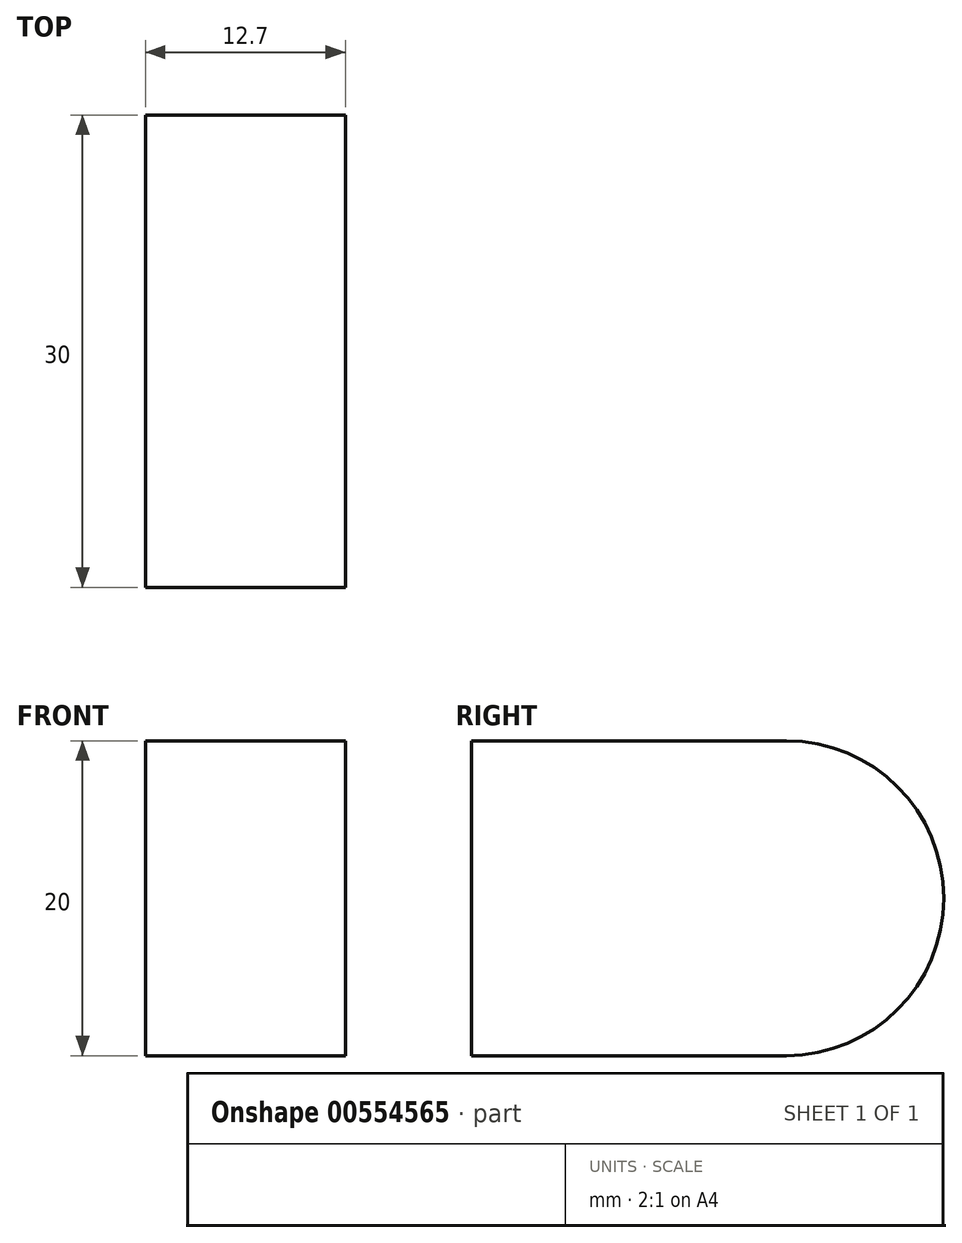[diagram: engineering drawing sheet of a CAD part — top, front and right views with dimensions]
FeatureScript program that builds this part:
annotation { "Feature Type Name" : "Feature", "Feature Type Description" : "" }
export const myFeature = defineFeature(function(context is Context, id is Id, definition is map)
    precondition{}
    {
        {
            var Q0;
            Q0=qCreatedBy(makeId("Right.planeOp"),FACE);
            var sketch = newSketch(context, id + "F0", { "sketchPlane" : qUnion([Q0])});
            skLineSegment(sketch, "E0.bottom", {"start": v(20.82, 6.63) * mm, "end": v(0.82, 6.63) * mm});
            skLineSegment(sketch, "E0.top", {"start": v(20.82, -13.37) * mm, "end": v(0.82, -13.37) * mm});
            skLineSegment(sketch, "E0.left", {"start": v(20.82, 6.63) * mm, "end": v(20.82, -13.37) * mm});
            skLineSegment(sketch, "E0.right", {"start": v(0.82, 6.63) * mm, "end": v(0.82, -13.37) * mm});
            skArc(sketch, "E1", {"start": v(20.82, -13.37) * mm, "mid": v(30.82, -3.37) * mm, "end": v(20.82, 6.63) * mm});
            skSolve(sketch);
        }
        {
            var Q0;
            Q0=makeQuery(id+"F0.imprint","IMPRINT",FACE,{"disambiguationData":[TD([[makeQuery(id+"F0.imprint","IMPRINT",EDGE,{"derivedFrom":sQuery(id+"F0.wireOp",EDGE,"E0.bottom")}),1.0]])]});
            var Q1;
            Q1=makeQuery(id+"F0.imprint","IMPRINT",FACE,{"disambiguationData":[TD([[makeQuery(id+"F0.imprint","IMPRINT",EDGE,{"derivedFrom":sQuery(id+"F0.wireOp",EDGE,"E0.left")}),1.0]])]});
            extrude(context, id + "F1", {"entities" : qUnion([Q0, Q1]), "depth" : 12.7 * mm, "offsetDistance" : 25.4 * mm});
        }
    });
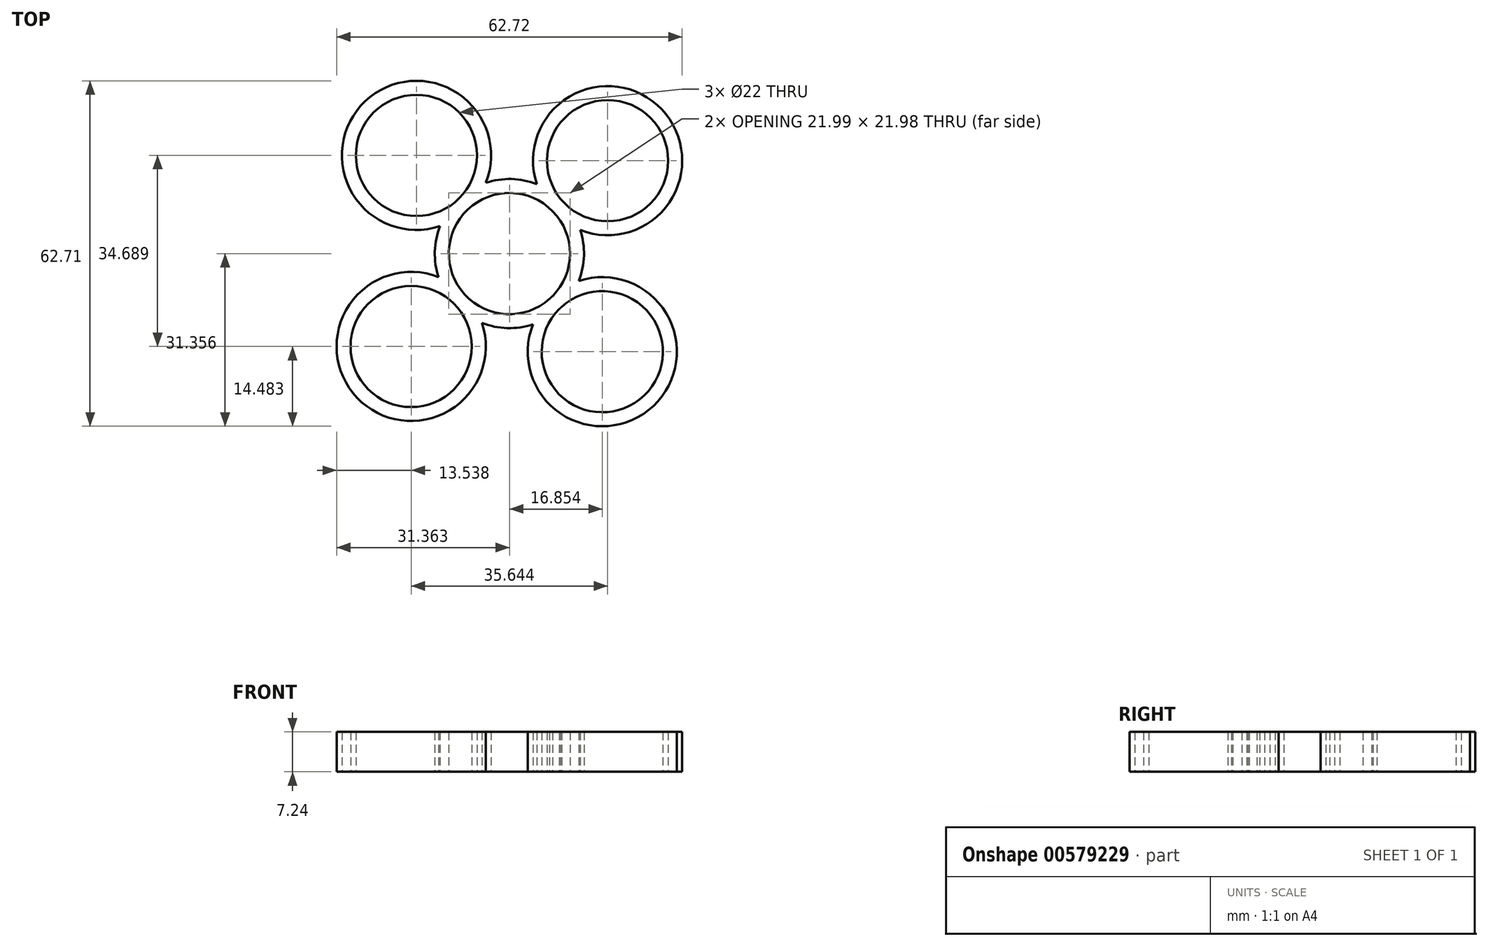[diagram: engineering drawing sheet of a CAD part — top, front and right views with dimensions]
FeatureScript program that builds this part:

********************

Reproduce every line of the records above word for word, leaving out the pictures.

• **REPLY**
[diagram: engineering drawing sheet of a CAD part — top, front and right views with dimensions]
FeatureScript program that builds this part:
annotation { "Feature Type Name" : "Feature", "Feature Type Description" : "" }
export const myFeature = defineFeature(function(context is Context, id is Id, definition is map)
    precondition{}
    {
        {
            var Q0;
            Q0=qCreatedBy(makeId("Right.planeOp"),FACE);
            var sketch = newSketch(context, id + "F0", { "sketchPlane" : qUnion([Q0])});
            skLineSegment(sketch, "E0.bottom", {"start": v(20.82, 6.63) * mm, "end": v(0.82, 6.63) * mm});
            skLineSegment(sketch, "E0.top", {"start": v(20.82, -13.37) * mm, "end": v(0.82, -13.37) * mm});
            skLineSegment(sketch, "E0.left", {"start": v(20.82, 6.63) * mm, "end": v(20.82, -13.37) * mm});
            skLineSegment(sketch, "E0.right", {"start": v(0.82, 6.63) * mm, "end": v(0.82, -13.37) * mm});
            skArc(sketch, "E1", {"start": v(20.82, -13.37) * mm, "mid": v(30.82, -3.37) * mm, "end": v(20.82, 6.63) * mm});
            skSolve(sketch);
        }
        {
            var Q0;
            Q0=makeQuery(id+"F0.imprint","IMPRINT",FACE,{"disambiguationData":[TD([[makeQuery(id+"F0.imprint","IMPRINT",EDGE,{"derivedFrom":sQuery(id+"F0.wireOp",EDGE,"E0.bottom")}),1.0]])]});
            var Q1;
            Q1=makeQuery(id+"F0.imprint","IMPRINT",FACE,{"disambiguationData":[TD([[makeQuery(id+"F0.imprint","IMPRINT",EDGE,{"derivedFrom":sQuery(id+"F0.wireOp",EDGE,"E0.left")}),1.0]])]});
            extrude(context, id + "F1", {"entities" : qUnion([Q0, Q1]), "depth" : 12.7 * mm, "offsetDistance" : 25.4 * mm});
        }
    });
[diagram: engineering drawing sheet of a CAD part — top, front and right views with dimensions]
FeatureScript program that builds this part:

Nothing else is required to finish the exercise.